November 3, 2010

Brian McGrattan Wishes He Was Chris Neil... Secretly at Least

When Ottawa Senator Chris Neil makes you look unclassy in comparison, you've got a problem. But that's just the situation in which Boston Bruin Brian McGrattan finds himself after calling out Neil through the media on Monday.

After Neil fought McGrattan's soon-to-be teammate Dennis Seidenberg on Saturday, McGrattan said that it was "typical Chris Neil" to do something worthy of getting kicked out of a game, adding that he always had to protect him when the two were teammates between 2005 and 2008. All Neil said in response: "I'm sure he's trying to get into the line-up. I have nothing bad to say about the guy."

It's interesting to note that McGrattan has yet to play a game for the Boston Bruins after signing a contract as an unrestricted free agent with the team in mid-October and being assigned to the Providence Bruins for conditioning.
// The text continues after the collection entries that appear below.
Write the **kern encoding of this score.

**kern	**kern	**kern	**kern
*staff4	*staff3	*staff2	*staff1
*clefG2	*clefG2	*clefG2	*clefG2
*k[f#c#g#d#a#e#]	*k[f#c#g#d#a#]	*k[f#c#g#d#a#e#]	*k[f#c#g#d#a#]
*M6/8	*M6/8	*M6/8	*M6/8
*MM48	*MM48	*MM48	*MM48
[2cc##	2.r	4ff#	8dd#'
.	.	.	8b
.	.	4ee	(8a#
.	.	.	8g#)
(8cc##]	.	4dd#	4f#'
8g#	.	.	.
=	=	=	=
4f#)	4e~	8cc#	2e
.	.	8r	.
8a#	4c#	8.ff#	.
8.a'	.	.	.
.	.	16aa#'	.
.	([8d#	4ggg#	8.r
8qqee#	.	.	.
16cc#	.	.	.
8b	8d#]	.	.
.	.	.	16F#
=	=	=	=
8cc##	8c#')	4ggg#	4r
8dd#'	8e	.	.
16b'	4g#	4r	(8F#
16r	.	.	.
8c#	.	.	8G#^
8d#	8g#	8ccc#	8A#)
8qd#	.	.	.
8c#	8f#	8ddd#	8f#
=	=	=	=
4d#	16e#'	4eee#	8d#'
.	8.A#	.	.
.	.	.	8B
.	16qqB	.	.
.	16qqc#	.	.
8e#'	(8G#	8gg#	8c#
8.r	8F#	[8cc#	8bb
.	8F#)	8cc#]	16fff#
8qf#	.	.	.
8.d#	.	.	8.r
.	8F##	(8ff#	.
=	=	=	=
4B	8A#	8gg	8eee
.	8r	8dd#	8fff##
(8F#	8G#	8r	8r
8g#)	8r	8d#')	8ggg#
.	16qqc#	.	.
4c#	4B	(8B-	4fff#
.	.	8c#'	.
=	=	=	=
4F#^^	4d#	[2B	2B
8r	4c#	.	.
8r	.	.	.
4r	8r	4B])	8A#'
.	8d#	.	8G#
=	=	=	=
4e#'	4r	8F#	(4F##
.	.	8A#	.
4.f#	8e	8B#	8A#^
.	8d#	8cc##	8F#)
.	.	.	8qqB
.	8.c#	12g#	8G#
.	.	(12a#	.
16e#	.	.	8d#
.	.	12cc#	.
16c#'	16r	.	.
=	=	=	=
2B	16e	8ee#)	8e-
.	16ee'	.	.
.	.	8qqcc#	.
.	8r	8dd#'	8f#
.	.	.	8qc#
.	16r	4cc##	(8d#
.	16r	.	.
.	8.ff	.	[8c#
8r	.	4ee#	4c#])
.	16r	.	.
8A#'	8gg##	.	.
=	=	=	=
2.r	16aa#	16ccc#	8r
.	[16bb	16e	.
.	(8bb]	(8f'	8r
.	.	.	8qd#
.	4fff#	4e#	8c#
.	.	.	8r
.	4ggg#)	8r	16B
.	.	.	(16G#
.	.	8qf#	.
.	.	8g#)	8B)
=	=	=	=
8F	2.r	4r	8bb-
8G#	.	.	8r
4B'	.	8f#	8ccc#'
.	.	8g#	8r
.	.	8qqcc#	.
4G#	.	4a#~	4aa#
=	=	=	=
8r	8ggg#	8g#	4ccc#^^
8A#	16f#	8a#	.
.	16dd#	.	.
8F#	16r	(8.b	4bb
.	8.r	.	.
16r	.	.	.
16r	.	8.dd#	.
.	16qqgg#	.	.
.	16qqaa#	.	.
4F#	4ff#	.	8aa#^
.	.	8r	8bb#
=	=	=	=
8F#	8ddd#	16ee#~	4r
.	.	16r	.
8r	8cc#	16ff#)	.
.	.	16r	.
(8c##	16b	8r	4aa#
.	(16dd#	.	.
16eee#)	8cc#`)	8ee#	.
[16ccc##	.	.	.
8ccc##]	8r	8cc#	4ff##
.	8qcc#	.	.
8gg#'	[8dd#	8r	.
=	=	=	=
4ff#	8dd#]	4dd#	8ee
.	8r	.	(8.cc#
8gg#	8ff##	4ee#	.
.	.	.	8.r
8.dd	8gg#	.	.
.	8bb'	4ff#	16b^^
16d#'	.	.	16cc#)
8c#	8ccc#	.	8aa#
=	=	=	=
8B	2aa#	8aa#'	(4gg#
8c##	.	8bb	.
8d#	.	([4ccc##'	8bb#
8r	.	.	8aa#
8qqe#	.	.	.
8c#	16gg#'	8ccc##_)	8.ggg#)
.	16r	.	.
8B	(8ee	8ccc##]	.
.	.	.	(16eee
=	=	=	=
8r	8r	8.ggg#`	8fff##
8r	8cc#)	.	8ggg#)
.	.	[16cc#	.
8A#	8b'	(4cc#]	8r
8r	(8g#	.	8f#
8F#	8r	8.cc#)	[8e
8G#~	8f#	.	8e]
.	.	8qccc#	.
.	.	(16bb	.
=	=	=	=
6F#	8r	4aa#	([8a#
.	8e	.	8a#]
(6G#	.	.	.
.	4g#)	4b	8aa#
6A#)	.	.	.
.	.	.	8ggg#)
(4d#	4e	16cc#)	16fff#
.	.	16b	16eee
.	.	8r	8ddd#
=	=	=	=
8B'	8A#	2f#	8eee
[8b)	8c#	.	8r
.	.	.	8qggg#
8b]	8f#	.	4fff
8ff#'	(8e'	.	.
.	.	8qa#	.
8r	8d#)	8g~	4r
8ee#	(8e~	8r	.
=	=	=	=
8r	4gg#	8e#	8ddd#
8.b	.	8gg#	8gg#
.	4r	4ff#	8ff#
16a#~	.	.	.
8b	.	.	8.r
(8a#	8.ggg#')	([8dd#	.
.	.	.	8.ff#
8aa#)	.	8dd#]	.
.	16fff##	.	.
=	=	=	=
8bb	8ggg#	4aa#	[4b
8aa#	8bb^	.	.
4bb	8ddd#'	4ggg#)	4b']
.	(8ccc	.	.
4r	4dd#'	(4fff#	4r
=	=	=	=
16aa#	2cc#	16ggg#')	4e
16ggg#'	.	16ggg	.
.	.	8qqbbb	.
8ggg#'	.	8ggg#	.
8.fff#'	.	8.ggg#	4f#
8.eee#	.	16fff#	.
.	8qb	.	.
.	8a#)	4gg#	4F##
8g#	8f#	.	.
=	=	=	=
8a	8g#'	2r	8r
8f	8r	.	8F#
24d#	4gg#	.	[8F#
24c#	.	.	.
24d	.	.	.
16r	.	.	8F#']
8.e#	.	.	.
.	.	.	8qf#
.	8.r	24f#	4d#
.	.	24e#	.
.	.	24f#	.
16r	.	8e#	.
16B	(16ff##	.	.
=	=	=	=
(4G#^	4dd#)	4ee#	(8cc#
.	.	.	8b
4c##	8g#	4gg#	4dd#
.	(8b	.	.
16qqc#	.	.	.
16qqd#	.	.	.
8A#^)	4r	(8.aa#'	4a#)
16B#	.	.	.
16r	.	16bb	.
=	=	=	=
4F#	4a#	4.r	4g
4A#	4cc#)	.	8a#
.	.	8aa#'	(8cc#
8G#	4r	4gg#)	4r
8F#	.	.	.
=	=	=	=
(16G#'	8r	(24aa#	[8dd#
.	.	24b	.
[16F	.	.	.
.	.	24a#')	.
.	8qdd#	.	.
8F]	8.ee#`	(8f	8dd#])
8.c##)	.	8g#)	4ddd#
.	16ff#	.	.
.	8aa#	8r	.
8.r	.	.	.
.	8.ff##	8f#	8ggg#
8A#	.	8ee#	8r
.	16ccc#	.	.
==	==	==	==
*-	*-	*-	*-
Even though he was recalled on Monday, McGrattan should have taken the three-game stint in the AHL as an opportunity to get used to his surroundings, because he's likely due for an extended stay in the minor leagues somewhere in the near future.

That isn't because McGrattan would have a hard time finding the back of the net blessed with binoculars and optimal seating two feet from the goal line (47 points in 197 career AHL games is kind of proof of that). That isn't even just because the Bruins already have a more-than-capable heavyweight in Shawn Thornton. No, it's mostly because even five years after the Senators gave him his first taste of NHL action he has yet to establish himself as a full-time NHL enforcer. His one claim to fame? Establishing the AHL record for most penalty minutes in one season in 2004-2005 (551), which, for a guy trying to prove himself capable of playing with the big boys, is like beating up on all the guys who are smaller than you. Really not all that impressive unless you're looking to become a professional bully... or as this clip shows one psychotic bad-ass.

What's "typical" Brian McGrattan? Well, admittedly not swinging his stick like a baseball bat. That was just a one-time thing (hopefully, anyway). Who really knows? He did enter the league's substance-abuse program in 2008, but it would be wrong to hold that against him. What should be held against him is his need to criticize Neil for attacking Seidenberg, who wasn't looking to fight, when he once did the same thing to then-Los Angeles King Sean Avery. Granted, he did everyone a favour by trying to put Avery in his place then, but there's little room for hypocrisy when it comes to making a living as a tough guy. People are supposed to fear and revere you for your toughness... not act afraid of you on the ice and laugh at you behind your back.

Now Neil does take his fair share of cheap shots. He's not exactly a clean player, but for McGrattan to suggest that it was his job to protect Neil and "fight all his battles for him the next time" they played the same team implies that a) Neil doesn't know how to fight and b) McGrattan somehow was actually able to play his way into the Senators' lineup once every blue moon. His game totals actually decreased in each of the three seasons he was with Ottawa (to a low of 38), while Neil earned himself a regular shift and a reputation as a timely contributor on offense (as well as a cheap-shot artist).

For the record, according to, McGrattan has a regular-season record of 28-17-8, for a total of 53 fights. Neil has appeared in 112 dating back to the 2001-2002 season. Since McGrattan first got into the league in 2005-2006, Neil has fought 55 times. During McGrattan's time with the Senators, he fought 37 times, while Neil did 26 times. In those 26 fights, Neil actually fought several tough customers, including Hal Gill (who's not a fighter, but is still huge), Tie Domi, Aaron Downey, Darcy Hordichuk, Paul Gaustad, McGrattan's other soon-to-be teammate in Thornton, and, my personal favourite, Donald Brashear, a bout with which Neil actually did McGrattan's job for him and not the other way around.

Jealousy is an ugly emotion. It's even uglier on McGrattan. Now, admittedly that's due in part to his brutish appearance. But that gives him little right to talk smack about another player when it's become abundantly clear that Neil is right when he says he's only trying to make his way back into a regular role in the NHL.

The Bruins next play the Senators on November 13 in Boston, and I'm sure Neil will be happy to oblige McGrattan should he come looking for a fight. After all, that's what ex-teammates tend to do for one another... that is if McGrattan actually gets a chance to play.